Virus-Induced Gene Silencing in Chrysanthemum seticuspe Using the Tomato Aspermy Virus Vector

Abstract

Chrysanthemum is one of the most economically important flowers globally due to its high ornamental value. In recent years, a large percentage of the Chrysanthemum seticuspe genome has been determined, making this species useful as a model chrysanthemum plant. To fully utilize the genome's information, efficient and rapid gene functional analysis methods are needed. In this study, we optimized the tomato aspermy virus (TAV) vector for virus-induced gene silencing (VIGS) in C. seticuspe. Conventional plant virus inoculation methods, such as the mechanical inoculation of viral RNA transcripts and agroinoculation into leaves, did not achieve successful TAV infections in C. seticuspe, but vacuum infiltration into sprouts was successful without symptoms.
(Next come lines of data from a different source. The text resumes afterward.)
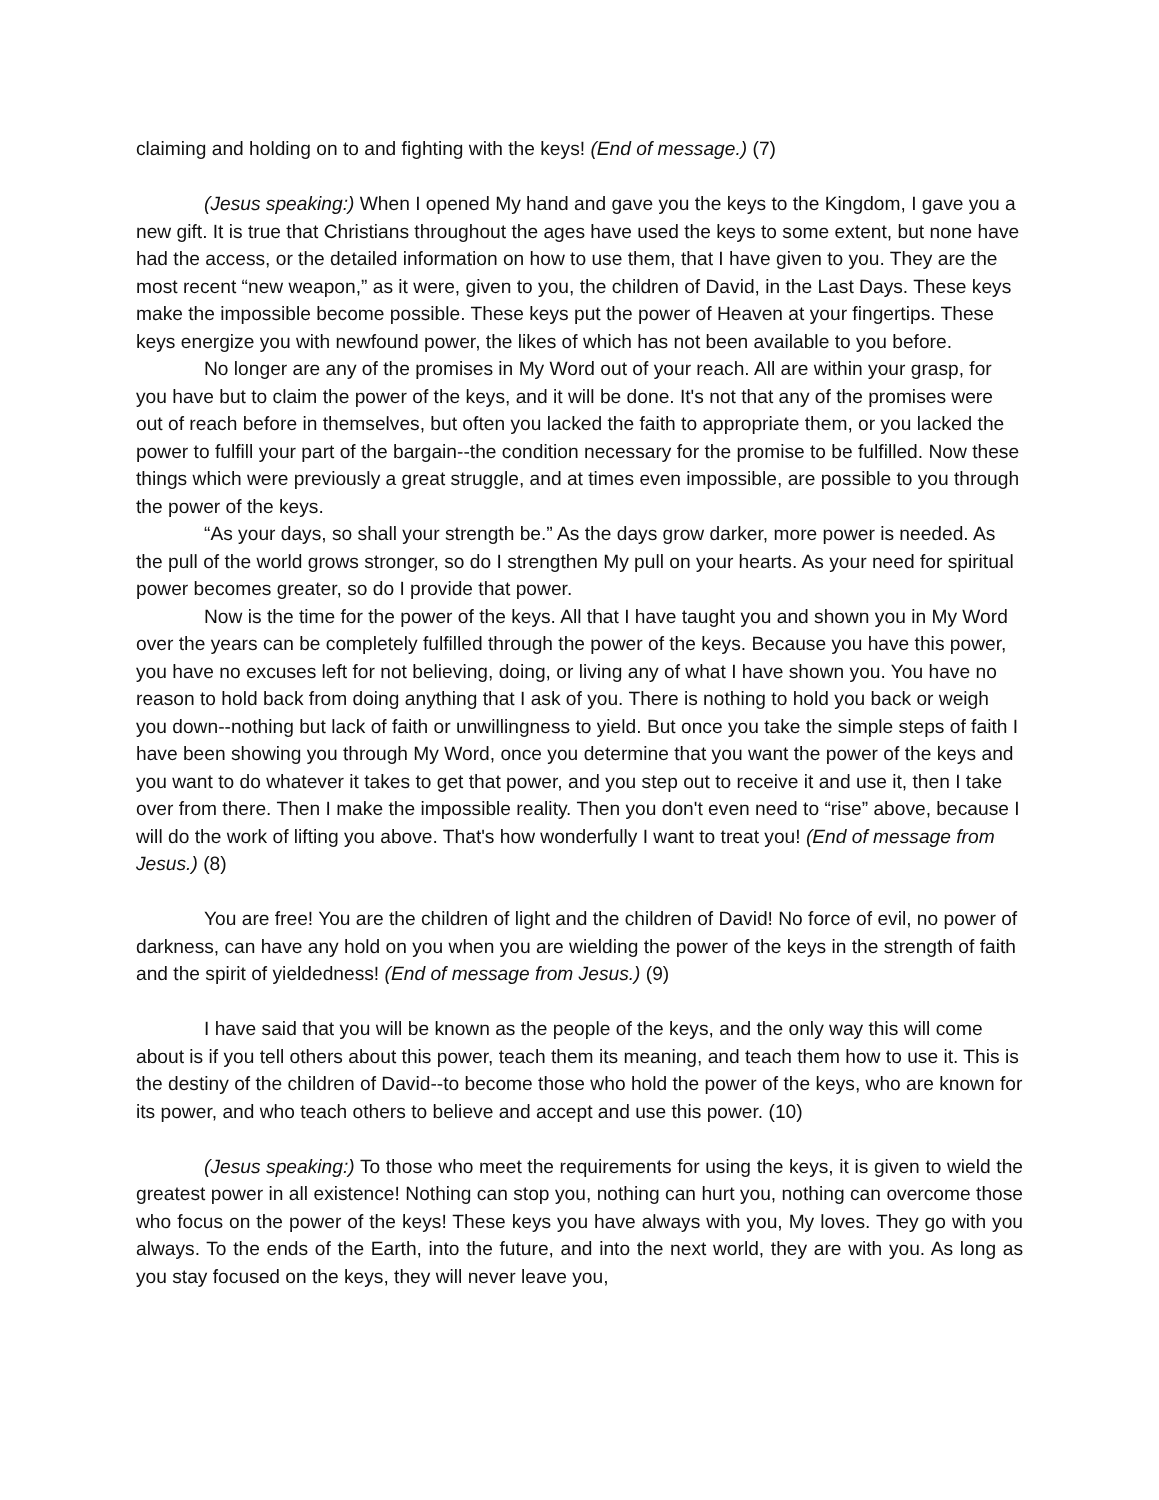claiming and holding on to and fighting with the keys! (End of message.) (7)
(Jesus speaking:) When I opened My hand and gave you the keys to the Kingdom, I gave you a new gift. It is true that Christians throughout the ages have used the keys to some extent, but none have had the access, or the detailed information on how to use them, that I have given to you. They are the most recent “new weapon,” as it were, given to you, the children of David, in the Last Days. These keys make the impossible become possible. These keys put the power of Heaven at your fingertips. These keys energize you with newfound power, the likes of which has not been available to you before.
No longer are any of the promises in My Word out of your reach. All are within your grasp, for you have but to claim the power of the keys, and it will be done. It's not that any of the promises were out of reach before in themselves, but often you lacked the faith to appropriate them, or you lacked the power to fulfill your part of the bargain--the condition necessary for the promise to be fulfilled. Now these things which were previously a great struggle, and at times even impossible, are possible to you through the power of the keys.
“As your days, so shall your strength be.” As the days grow darker, more power is needed. As the pull of the world grows stronger, so do I strengthen My pull on your hearts. As your need for spiritual power becomes greater, so do I provide that power.
Now is the time for the power of the keys. All that I have taught you and shown you in My Word over the years can be completely fulfilled through the power of the keys. Because you have this power, you have no excuses left for not believing, doing, or living any of what I have shown you. You have no reason to hold back from doing anything that I ask of you. There is nothing to hold you back or weigh you down--nothing but lack of faith or unwillingness to yield. But once you take the simple steps of faith I have been showing you through My Word, once you determine that you want the power of the keys and you want to do whatever it takes to get that power, and you step out to receive it and use it, then I take over from there. Then I make the impossible reality. Then you don't even need to “rise” above, because I will do the work of lifting you above. That's how wonderfully I want to treat you! (End of message from Jesus.) (8)
You are free! You are the children of light and the children of David! No force of evil, no power of darkness, can have any hold on you when you are wielding the power of the keys in the strength of faith and the spirit of yieldedness! (End of message from Jesus.) (9)
I have said that you will be known as the people of the keys, and the only way this will come about is if you tell others about this power, teach them its meaning, and teach them how to use it. This is the destiny of the children of David--to become those who hold the power of the keys, who are known for its power, and who teach others to believe and accept and use this power. (10)
(Jesus speaking:) To those who meet the requirements for using the keys, it is given to wield the greatest power in all existence! Nothing can stop you, nothing can hurt you, nothing can overcome those who focus on the power of the keys! These keys you have always with you, My loves. They go with you always. To the ends of the Earth, into the future, and into the next world, they are with you. As long as you stay focused on the keys, they will never leave you,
The TAV vector harboring 100 nucleotides of the phytoene desaturase (PDS) gene caused photobleaching phenotypes and a reduction in CsPDS expression in C. seticuspe. To our knowledge, this is the first report of VIGS in chrysanthemums.

Keywords: chrysanthemum; tomato aspermy virus; virus-induced gene silencing.

Figure 1

Efficient inoculation method of tomato aspermy virus (TAV) into Chrysanthemum seticuspe. (a) RT–PCR detection of TAV in C. seticuspe inoculated with the TAV cDNA clone. M, DNA size marker; the transcripts, leaf infiltration, and SVI indicate that RNA was extracted from the C. seticuspe inoculated by the mechanical inoculation of viral transcripts, agroinoculation into leaves, and vacuum infiltration into sprouts, respectively; healthy, healthy plant; positive control, RNA extracted from the Nicotiana benthamiana inoculated with TAV-ChJ. (b) C. seticuspe plants that the TAV was detected at 28 days postinoculation (dpi) (SVI). Mock plants were inoculated with a pJL89 binary vector by SVI. Bars, 10 mm.

Figure 2

Virus-induced gene silencing (VIGS) induction in Chrysanthemum seticuspe by the tomato aspermy virus (TAV) vector. (a) Schematic representation of the VIGS constructs. The partial 100 nucleotides of the C. seticuspe phytoene desaturase (PDS) gene were introduced just downstream of the capsid protein (CP) open reading frame in TAV RNA3 (pJL89T3_CsPDS100) and agroinoculated with pJL89T1 and pJL89T2. The TAV genomes were cloned between the 35S promoter (35S) and the nopaline synthase terminator (NOS). The ribozyme sequence of hepatitis delta virus ribozyme (Rz) is located just downstream of the 3′ untranslated region of TAV cDNA. (b) C. seticuspe infected with the TAV vector described in Panel A at 28 days postinoculation (dpi). The photobleaching areas are indicated by white arrowheads. (c) RT–PCR analysis of the TAV vector harboring the partial CsPDS sequence. RNA samples were extracted from C. seticuspe leaves at 28 dpi. pJL89 was used as a negative control. TAV not harboring the partial CsPDS sequence was used as the empty vector control. The RT–PCR product of the TAV vector harboring the partial CsPDS sequence was approximately 1200 base pairs (bp), whereas that of the TAV empty vector was approximately 1100 bp. (d) RT–qPCR analysis of CsPDS expression levels. RNA samples were extracted from C. seticuspe leaves at 28 dpi. TAV not harboring the partial CsPDS sequence was used as the empty vector control. Each RT–qPCR analysis was performed with five to six biological replicates. Boxes show the interquartile ranges including 25–75% of the values, and whiskers indicate the highest and lowest values of data. Horizontal lines and cross marks in boxes indicate the medians and means, respectively. The value outside 1.5 times the interquartile range between 25% and 75% of each group was considered an outlier and indicated with a dot. Asterisks indicate significant differences by Student’s t-test at p < 0.05.